The levels are also explained clearly:
   Bronze covers 60% of healthcare costs
   Silver covers 70%
   Gold covers 80%
   Platinum covers 90%


responsibility and freedom
Conservatives support freedom while liberals support equality? Starr argues that a conservatives are using a "shriveled conception of freedom"  that fails to recognize that "health itself is a matter of personal freedom" (247). He reminds libertarians that "there are no rights without a government to protect them" and that "freedom is impossible without the framework of law that the state upholds". Starr recognizes that conservatives fear "arbitrary and capricious" government power, but reminds them that these same interests should motivate them to be concerned about private power, such as that of an insurance company. A law that wields government power in order to reduce arbitrary and unreasonable private powers "may also increase individual freedom". 

federalism and finance
   The subsidiarity principle has solid rationale for keeping decisions at no higher level of government than is necessary. "History complicates theory". Leaving healthcare to the states would mean "denying access to medical care and insurance" for "millions of the poor and near-poor in the South and Southwest" (253). 
   Financing is complicated.

health and the public household
   Health insurance as insurance against unexpected costs or as prepayment for medical services? If you believe the former, than moral hazard is a big deal, and people should pay out of pocket for ordinary expenses. The prepayment model  conceives that limiting coverate to catastrophic costs "creates perverse incentives favoring technologically intensive services to the neglect of primary care and prevention" (259). 
   The ACA supports new nonprofit Patient Centered Outcomes Research Institute to compare clinical effectiveness. "But the law bars use of the findings as mandates or guidelines for coverage or payment" (263). If the Independent Payment Advisory Board gets struck down by the supreme court there will be trouble, because "if we cannot say no to paying for services that are clinically ineffective, we will surely have no choice but to limit services that are clinically valuable" (263).  

The Peculiar Struggle
"Other democracies long ago resolved whether they have an obligation to provide care for the sick and protection against medical costs" (279).  

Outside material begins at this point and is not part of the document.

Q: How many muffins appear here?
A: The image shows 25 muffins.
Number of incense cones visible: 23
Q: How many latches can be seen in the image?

"If the special interests were arrayed on one side and the suffering masses on the other, the conflict would fit easily into a familiar populist picture of the world. But though the health insurers, drug companies, and other interests profit from the health system, they are not alone responsible for maintaining it. The bias against change also comes from members of the protected public. No other major democracy created a financing system that provides the biggest tax breaks to the people with the best private insurance; no other major democracy established a separate program for the elderly. A variety of other programs protect particular groups. These partial measures have become major obstacles to the efforts to control costs and to extend protection to the uninsured. The resistance to reform didn't arise because Americans were such determined individualists that they rejected all government help; much of the resistance has come from members of an entitled majority with a privileged position in the public-subsidy system. The potency of these entitlements lies in the psychology of self-exemption they instill; the beneficiaries do not understand themselves as benefiting from government assistance or as sharing a common condition with the excluded. The tax subsidies are nearly invisible to those who receive them; Medicare invites the elderly to believe that they have earned its benefits, whereas other claimants have not. Morally armed, they can reject helping others in need as a matter of high principle; after all, Americans shouldn't look to the government for help" (280).